Copy out every line of the entries below, word for word and in the same order.

------------------------

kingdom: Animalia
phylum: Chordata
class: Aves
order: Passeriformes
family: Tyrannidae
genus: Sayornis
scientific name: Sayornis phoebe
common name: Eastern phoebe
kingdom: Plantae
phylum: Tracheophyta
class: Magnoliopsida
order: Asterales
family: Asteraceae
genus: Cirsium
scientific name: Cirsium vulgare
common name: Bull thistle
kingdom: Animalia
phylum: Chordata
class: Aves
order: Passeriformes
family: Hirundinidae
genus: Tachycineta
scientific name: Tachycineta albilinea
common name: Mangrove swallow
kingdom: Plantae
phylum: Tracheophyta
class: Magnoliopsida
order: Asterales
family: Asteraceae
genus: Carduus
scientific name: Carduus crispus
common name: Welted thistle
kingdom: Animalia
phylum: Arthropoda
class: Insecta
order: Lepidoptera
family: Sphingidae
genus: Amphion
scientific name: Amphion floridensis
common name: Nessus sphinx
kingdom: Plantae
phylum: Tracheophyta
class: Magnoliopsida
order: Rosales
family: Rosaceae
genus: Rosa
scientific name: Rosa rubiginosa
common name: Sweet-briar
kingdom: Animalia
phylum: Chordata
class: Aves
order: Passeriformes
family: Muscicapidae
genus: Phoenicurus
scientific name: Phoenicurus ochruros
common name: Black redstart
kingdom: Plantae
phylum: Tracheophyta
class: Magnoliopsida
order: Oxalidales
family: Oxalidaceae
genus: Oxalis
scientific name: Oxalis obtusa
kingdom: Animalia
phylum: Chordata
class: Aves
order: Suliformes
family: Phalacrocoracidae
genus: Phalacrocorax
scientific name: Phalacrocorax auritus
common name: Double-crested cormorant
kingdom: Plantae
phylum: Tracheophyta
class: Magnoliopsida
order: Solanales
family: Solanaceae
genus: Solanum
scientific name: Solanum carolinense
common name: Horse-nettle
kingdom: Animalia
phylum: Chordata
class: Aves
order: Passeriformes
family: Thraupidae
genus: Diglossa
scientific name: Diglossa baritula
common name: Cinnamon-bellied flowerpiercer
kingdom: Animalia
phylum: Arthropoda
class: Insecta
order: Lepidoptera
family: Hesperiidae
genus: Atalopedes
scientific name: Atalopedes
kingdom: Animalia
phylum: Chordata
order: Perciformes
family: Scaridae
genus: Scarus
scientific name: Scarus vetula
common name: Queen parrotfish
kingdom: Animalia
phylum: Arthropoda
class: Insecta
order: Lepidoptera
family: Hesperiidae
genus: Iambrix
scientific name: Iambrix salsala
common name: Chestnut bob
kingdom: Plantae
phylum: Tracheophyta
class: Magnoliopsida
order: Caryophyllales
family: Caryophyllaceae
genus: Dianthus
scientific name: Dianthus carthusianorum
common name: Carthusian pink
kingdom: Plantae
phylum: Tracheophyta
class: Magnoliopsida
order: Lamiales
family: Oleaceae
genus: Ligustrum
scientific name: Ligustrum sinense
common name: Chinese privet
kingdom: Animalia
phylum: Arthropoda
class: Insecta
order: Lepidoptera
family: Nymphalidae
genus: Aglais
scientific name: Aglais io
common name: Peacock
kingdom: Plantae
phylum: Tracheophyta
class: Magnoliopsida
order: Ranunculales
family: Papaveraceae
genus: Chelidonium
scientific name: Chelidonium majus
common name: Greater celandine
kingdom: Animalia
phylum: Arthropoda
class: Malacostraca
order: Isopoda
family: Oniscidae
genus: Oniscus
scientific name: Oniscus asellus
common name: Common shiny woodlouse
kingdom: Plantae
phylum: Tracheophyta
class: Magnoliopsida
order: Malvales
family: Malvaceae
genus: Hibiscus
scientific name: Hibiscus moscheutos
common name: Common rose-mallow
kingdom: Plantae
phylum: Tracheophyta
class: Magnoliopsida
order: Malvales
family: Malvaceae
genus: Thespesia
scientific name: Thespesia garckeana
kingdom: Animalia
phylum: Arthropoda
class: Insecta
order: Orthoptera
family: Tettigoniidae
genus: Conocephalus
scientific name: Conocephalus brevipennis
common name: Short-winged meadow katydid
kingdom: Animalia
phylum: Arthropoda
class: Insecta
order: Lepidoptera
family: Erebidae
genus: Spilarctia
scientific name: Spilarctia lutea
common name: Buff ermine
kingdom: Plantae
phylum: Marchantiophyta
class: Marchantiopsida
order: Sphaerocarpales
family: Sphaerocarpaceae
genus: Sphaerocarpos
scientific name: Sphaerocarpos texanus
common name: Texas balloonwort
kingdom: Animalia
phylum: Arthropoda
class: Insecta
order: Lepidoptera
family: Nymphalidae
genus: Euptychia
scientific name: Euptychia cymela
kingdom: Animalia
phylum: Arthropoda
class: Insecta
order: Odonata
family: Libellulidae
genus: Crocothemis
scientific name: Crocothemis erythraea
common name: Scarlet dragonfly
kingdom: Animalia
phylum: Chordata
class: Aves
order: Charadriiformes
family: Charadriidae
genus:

------------------------

▶ **Finished answer**:
kingdom: Animalia
phylum: Chordata
class: Aves
order: Passeriformes
family: Tyrannidae
genus: Sayornis
scientific name: Sayornis phoebe
common name: Eastern phoebe
kingdom: Plantae
phylum: Tracheophyta
class: Magnoliopsida
order: Asterales
family: Asteraceae
genus: Cirsium
scientific name: Cirsium vulgare
common name: Bull thistle
kingdom: Animalia
phylum: Chordata
class: Aves
order: Passeriformes
family: Hirundinidae
genus: Tachycineta
scientific name: Tachycineta albilinea
common name: Mangrove swallow
kingdom: Plantae
phylum: Tracheophyta
class: Magnoliopsida
order: Asterales
family: Asteraceae
genus: Carduus
scientific name: Carduus crispus
common name: Welted thistle
kingdom: Animalia
phylum: Arthropoda
class: Insecta
order: Lepidoptera
family: Sphingidae
genus: Amphion
scientific name: Amphion floridensis
common name: Nessus sphinx
kingdom: Plantae
phylum: Tracheophyta
class: Magnoliopsida
order: Rosales
family: Rosaceae
genus: Rosa
scientific name: Rosa rubiginosa
common name: Sweet-briar
kingdom: Animalia
phylum: Chordata
class: Aves
order: Passeriformes
family: Muscicapidae
genus: Phoenicurus
scientific name: Phoenicurus ochruros
common name: Black redstart
kingdom: Plantae
phylum: Tracheophyta
class: Magnoliopsida
order: Oxalidales
family: Oxalidaceae
genus: Oxalis
scientific name: Oxalis obtusa
kingdom: Animalia
phylum: Chordata
class: Aves
order: Suliformes
family: Phalacrocoracidae
genus: Phalacrocorax
scientific name: Phalacrocorax auritus
common name: Double-crested cormorant
kingdom: Plantae
phylum: Tracheophyta
class: Magnoliopsida
order: Solanales
family: Solanaceae
genus: Solanum
scientific name: Solanum carolinense
common name: Horse-nettle
kingdom: Animalia
phylum: Chordata
class: Aves
order: Passeriformes
family: Thraupidae
genus: Diglossa
scientific name: Diglossa baritula
common name: Cinnamon-bellied flowerpiercer
kingdom: Animalia
phylum: Arthropoda
class: Insecta
order: Lepidoptera
family: Hesperiidae
genus: Atalopedes
scientific name: Atalopedes
kingdom: Animalia
phylum: Chordata
order: Perciformes
family: Scaridae
genus: Scarus
scientific name: Scarus vetula
common name: Queen parrotfish
kingdom: Animalia
phylum: Arthropoda
class: Insecta
order: Lepidoptera
family: Hesperiidae
genus: Iambrix
scientific name: Iambrix salsala
common name: Chestnut bob
kingdom: Plantae
phylum: Tracheophyta
class: Magnoliopsida
order: Caryophyllales
family: Caryophyllaceae
genus: Dianthus
scientific name: Dianthus carthusianorum
common name: Carthusian pink
kingdom: Plantae
phylum: Tracheophyta
class: Magnoliopsida
order: Lamiales
family: Oleaceae
genus: Ligustrum
scientific name: Ligustrum sinense
common name: Chinese privet
kingdom: Animalia
phylum: Arthropoda
class: Insecta
order: Lepidoptera
family: Nymphalidae
genus: Aglais
scientific name: Aglais io
common name: Peacock
kingdom: Plantae
phylum: Tracheophyta
class: Magnoliopsida
order: Ranunculales
family: Papaveraceae
genus: Chelidonium
scientific name: Chelidonium majus
common name: Greater celandine
kingdom: Animalia
phylum: Arthropoda
class: Malacostraca
order: Isopoda
family: Oniscidae
genus: Oniscus
scientific name: Oniscus asellus
common name: Common shiny woodlouse
kingdom: Plantae
phylum: Tracheophyta
class: Magnoliopsida
order: Malvales
family: Malvaceae
genus: Hibiscus
scientific name: Hibiscus moscheutos
common name: Common rose-mallow
kingdom: Plantae
phylum: Tracheophyta
class: Magnoliopsida
order: Malvales
family: Malvaceae
genus: Thespesia
scientific name: Thespesia garckeana
kingdom: Animalia
phylum: Arthropoda
class: Insecta
order: Orthoptera
family: Tettigoniidae
genus: Conocephalus
scientific name: Conocephalus brevipennis
common name: Short-winged meadow katydid
kingdom: Animalia
phylum: Arthropoda
class: Insecta
order: Lepidoptera
family: Erebidae
genus: Spilarctia
scientific name: Spilarctia lutea
common name: Buff ermine
kingdom: Plantae
phylum: Marchantiophyta
class: Marchantiopsida
order: Sphaerocarpales
family: Sphaerocarpaceae
genus: Sphaerocarpos
scientific name: Sphaerocarpos texanus
common name: Texas balloonwort
kingdom: Animalia
phylum: Arthropoda
class: Insecta
order: Lepidoptera
family: Nymphalidae
genus: Euptychia
scientific name: Euptychia cymela
kingdom: Animalia
phylum: Arthropoda
class: Insecta
order: Odonata
family: Libellulidae
genus: Crocothemis
scientific name: Crocothemis erythraea
common name: Scarlet dragonfly
kingdom: Animalia
phylum: Chordata
class: Aves
order: Charadriiformes
family: Charadriidae
genus:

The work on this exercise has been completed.